# Difference between revisions of "1993 AJHSME Problems/Problem 18"

## Problem

The rectangle shown has length $AC=32$, width $AE=20$, and $B$ and $F$ are midpoints of $\overline{AC}$ and $\overline{AE}$, respectively.

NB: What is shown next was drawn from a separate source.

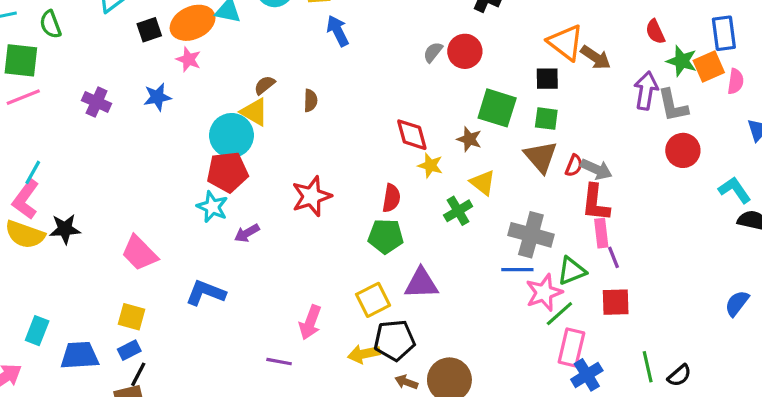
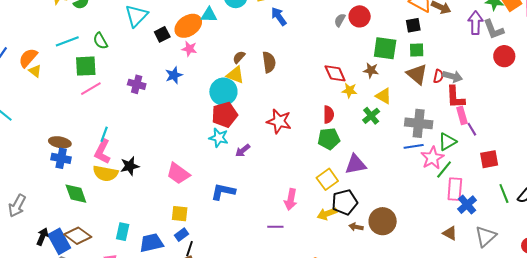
brown semicircle: (310, 100) -> (269, 62), size x1.5
red star: (312, 196) -> (279, 121), turned -30
red square: (616, 302) -> (489, 159), moved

The area of quadrilateral $ABDF$ is

$[asy] pair A,B,C,D,EE,F; A = (0,20); B = (16,20); C = (32,20); D = (32,0); EE = (0,0); F = (0,10); draw(A--C--D--EE--cycle); draw(B--D--F); dot(A); dot(B); dot(C); dot(D); dot(EE); dot(F); label("A",A,NW); label("B",B,N); label("C",C,NE); label("D",D,SE); label("E",EE,SW); label("F",F,W); [/asy]$

$\text{(A)}\ 320 \qquad \text{(B)}\ 325 \qquad \text{(C)}\ 330 \qquad \text{(D)}\ 335 \qquad \text{(E)}\ 340$

## Solution

The area of the quadrilateral $ABDF$ is equal to the areas of the two right triangles $\triangle BCD$ and $\triangle EFD$ subtracted from the area of the rectangle $ABCD$. Because $B$ and $F$ are midpoints, we know the dimensions of the two right triangles.

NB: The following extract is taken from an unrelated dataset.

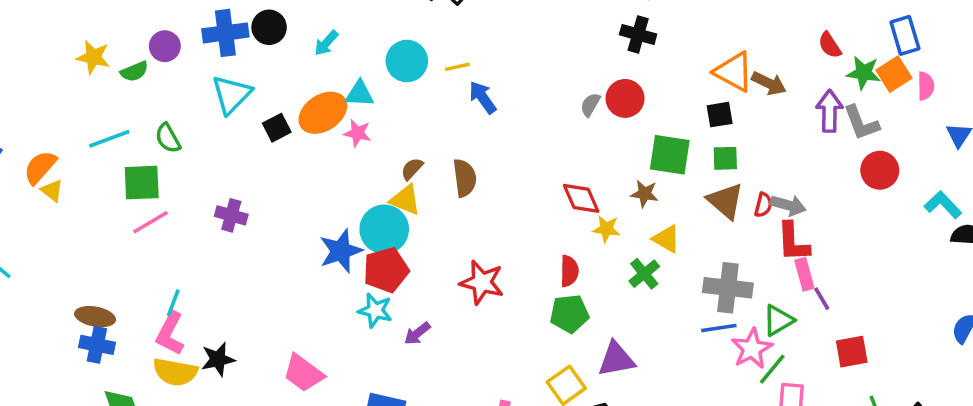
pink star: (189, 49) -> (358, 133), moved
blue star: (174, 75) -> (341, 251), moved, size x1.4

$[asy] pair A,B,C,D,EE,F; A = (0,20); B = (16,20); C = (32,20); D = (32,0); EE = (0,0); F = (0,10); draw(A--C--D--EE--cycle); draw(B--D--F); dot(A); dot(B); dot(C); dot(D); dot(EE); dot(F); label("A",A,NW); label("B",B,N); label("C",C,NE); label("D",D,SE); label("E",EE,SW); label("F",F,W); label("16",A--B,N); label("16",B--C,N); label("32",E--D,S); label("10",E--F,W); label("10",A--F,W); label("20",C--D,E); [/asy]$

$$(20)(32)-\frac{(16)(20)}{2}-\frac{(10)(32)}{2} = 640-160-160 = \boxed{\text{(A)}\ 320}$$